Some of the Declaration’s 46 Articles would prove harder than others for our Government to deal with. This is surely the case with what seems to be the little noticed Article 30 and it is particularly significant for the matter in hand. It has two clauses:

1. Military activities shall not take place in the lands or territories of indigenous peoples unless justified by a relevant public interest or otherwise freely agreed with or requested by the indigenous peoples concerned.

2. States shall undertake effective consultations with the indigenous peoples concerned, through appropriate procedures and in particular through their representative institutions, prior to using their lands or territories for military activities.

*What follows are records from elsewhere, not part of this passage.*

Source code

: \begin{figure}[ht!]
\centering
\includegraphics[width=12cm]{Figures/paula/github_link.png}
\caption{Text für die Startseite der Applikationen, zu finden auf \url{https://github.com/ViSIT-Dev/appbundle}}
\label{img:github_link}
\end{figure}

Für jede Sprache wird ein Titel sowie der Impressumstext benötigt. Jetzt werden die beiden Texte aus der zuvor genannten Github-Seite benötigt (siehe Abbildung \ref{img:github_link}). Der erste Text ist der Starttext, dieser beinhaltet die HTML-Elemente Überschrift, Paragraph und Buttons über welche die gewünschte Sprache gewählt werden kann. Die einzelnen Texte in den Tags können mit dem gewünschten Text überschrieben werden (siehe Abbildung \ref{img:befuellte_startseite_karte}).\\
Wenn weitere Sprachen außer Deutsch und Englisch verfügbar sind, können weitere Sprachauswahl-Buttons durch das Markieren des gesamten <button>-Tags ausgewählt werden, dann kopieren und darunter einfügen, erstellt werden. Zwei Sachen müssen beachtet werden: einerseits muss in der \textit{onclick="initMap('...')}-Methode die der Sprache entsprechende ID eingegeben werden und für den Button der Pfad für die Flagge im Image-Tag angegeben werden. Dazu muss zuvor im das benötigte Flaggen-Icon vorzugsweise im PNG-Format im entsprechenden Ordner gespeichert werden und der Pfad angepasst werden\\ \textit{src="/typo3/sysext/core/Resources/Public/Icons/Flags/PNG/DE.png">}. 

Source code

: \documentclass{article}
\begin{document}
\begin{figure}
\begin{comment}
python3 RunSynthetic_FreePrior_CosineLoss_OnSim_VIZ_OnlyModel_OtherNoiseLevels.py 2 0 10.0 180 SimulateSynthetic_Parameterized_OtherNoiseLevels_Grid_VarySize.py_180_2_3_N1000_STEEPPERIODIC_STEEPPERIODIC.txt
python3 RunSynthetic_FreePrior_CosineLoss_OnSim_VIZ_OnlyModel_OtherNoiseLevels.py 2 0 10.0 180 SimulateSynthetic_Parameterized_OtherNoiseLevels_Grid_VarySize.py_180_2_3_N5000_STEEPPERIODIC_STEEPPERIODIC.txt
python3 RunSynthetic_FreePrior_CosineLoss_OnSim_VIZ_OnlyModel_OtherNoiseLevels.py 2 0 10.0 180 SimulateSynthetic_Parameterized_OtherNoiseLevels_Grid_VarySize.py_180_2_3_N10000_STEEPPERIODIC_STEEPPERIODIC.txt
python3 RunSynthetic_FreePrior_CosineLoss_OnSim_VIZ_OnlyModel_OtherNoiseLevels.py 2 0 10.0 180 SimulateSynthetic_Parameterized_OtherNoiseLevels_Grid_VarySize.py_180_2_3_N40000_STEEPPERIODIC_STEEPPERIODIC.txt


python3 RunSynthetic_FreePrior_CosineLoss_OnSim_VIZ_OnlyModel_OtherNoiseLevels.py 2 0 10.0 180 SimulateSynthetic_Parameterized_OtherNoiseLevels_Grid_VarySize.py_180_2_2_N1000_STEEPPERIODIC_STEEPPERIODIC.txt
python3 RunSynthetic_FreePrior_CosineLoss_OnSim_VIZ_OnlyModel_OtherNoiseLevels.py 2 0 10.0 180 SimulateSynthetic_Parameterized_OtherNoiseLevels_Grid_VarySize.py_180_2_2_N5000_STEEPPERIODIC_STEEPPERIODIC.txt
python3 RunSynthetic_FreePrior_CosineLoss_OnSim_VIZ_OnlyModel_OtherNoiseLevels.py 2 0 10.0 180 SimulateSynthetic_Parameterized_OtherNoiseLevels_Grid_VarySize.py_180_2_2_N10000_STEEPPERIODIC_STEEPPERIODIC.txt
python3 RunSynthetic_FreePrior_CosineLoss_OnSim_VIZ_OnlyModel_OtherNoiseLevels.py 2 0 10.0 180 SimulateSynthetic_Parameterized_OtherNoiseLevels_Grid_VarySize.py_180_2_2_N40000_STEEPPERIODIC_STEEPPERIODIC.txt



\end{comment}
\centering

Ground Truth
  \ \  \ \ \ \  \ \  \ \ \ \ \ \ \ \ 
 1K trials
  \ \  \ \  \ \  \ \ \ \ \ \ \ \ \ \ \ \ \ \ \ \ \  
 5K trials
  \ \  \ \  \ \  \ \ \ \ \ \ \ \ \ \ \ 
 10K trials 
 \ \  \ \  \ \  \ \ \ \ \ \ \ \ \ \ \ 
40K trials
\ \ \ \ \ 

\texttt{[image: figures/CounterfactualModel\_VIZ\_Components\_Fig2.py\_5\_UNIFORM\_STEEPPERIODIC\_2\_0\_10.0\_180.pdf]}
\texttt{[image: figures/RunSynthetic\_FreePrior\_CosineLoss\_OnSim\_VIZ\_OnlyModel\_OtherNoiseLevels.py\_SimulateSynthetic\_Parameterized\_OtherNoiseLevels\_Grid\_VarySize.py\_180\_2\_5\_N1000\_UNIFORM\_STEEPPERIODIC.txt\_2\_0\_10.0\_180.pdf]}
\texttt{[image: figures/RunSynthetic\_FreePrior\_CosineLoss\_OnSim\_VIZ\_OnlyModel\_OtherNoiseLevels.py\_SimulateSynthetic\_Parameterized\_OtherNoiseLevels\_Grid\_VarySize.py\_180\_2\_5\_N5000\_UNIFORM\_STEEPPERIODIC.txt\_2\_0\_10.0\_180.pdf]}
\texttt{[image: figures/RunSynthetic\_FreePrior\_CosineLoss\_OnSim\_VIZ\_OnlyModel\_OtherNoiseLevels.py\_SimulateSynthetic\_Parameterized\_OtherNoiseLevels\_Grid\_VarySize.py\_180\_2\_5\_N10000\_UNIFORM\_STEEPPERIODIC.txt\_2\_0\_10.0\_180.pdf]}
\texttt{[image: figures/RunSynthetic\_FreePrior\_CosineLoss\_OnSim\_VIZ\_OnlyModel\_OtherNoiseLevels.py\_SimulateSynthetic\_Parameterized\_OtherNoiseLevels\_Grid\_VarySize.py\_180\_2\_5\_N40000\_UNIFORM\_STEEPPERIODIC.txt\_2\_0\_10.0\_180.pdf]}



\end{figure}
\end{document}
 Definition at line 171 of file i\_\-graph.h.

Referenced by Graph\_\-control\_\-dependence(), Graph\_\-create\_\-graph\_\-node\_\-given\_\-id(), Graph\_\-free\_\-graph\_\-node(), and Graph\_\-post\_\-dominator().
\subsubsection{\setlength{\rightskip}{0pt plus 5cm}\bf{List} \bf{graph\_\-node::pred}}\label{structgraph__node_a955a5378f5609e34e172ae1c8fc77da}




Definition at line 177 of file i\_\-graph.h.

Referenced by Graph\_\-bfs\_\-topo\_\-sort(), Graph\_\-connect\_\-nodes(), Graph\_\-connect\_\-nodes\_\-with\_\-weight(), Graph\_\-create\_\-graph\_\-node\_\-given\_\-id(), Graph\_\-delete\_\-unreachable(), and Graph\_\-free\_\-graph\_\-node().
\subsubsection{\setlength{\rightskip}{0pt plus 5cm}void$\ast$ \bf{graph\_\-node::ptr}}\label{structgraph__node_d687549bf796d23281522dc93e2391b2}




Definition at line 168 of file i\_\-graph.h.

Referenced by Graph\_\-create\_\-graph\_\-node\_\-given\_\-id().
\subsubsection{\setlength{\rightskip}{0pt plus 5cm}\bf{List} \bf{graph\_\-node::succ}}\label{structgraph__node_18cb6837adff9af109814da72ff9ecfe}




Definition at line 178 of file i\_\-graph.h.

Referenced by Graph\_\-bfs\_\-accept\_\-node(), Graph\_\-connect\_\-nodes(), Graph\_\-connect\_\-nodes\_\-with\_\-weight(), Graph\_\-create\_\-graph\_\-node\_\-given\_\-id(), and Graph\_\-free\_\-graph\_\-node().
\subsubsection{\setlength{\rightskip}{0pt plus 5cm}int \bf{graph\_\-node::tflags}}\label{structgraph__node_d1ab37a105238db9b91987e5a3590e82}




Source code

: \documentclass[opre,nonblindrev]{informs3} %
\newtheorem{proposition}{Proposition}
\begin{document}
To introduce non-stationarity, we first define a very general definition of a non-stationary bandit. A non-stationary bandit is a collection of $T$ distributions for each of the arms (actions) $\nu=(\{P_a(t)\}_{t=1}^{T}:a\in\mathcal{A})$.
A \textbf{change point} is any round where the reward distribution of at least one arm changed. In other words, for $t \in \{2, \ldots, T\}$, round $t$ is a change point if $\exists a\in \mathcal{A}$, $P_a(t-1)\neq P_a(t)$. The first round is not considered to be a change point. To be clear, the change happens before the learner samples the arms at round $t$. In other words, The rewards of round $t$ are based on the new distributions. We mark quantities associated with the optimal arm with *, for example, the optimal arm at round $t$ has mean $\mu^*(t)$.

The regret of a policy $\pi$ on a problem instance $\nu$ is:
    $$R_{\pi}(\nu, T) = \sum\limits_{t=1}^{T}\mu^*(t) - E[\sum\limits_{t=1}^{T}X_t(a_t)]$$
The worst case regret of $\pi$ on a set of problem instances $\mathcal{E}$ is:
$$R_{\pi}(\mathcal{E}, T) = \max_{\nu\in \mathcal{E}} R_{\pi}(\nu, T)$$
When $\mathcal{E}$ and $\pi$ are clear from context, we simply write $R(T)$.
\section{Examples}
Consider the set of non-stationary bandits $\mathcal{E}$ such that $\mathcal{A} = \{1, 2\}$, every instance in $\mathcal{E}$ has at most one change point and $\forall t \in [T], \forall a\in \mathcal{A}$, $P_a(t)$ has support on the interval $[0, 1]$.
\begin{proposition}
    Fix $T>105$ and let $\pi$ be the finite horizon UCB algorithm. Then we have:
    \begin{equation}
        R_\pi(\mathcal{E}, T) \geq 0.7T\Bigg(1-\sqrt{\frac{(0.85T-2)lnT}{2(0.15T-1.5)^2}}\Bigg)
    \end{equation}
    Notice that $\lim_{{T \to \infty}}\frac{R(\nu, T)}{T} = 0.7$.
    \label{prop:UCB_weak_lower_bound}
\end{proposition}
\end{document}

Have these principles played any role in Defence Department planning for the dramatic militarisation of north Australia? More to the point has Marles paid any attention to them? Does he even know they exist? If so, has he let his American buddies know about the vast areas of north Australia where the traditional owners are convinced they have authority to make decisions about what happens on their land? He was a member of Rudd’s ministry in 2009 when the declaration was ratified. Perhaps even more to the point, he talks more than anyone else in the Government about our commitment to the “rules-based international order”. In a recent address to a distinguished international audience at the Shangri-La Dialogue in Singapore, he began by declaring that at the centre of global contention was “quite simply the global rules-based order”. As he proceeded with a reasonably short speech, he managed to refer back to the rules-based order 12 times and ended with a flourish, telling his peers that its “maintenance must be the collective mission of us all”.

We await news that the minister has toured communities all over the north carrying out effective consultation about the plans for the rapid militarisation of the north in preparation for our participation in an American war with China. That is the least we might fairly expect from such an ardent public advocate of the rules-based international order.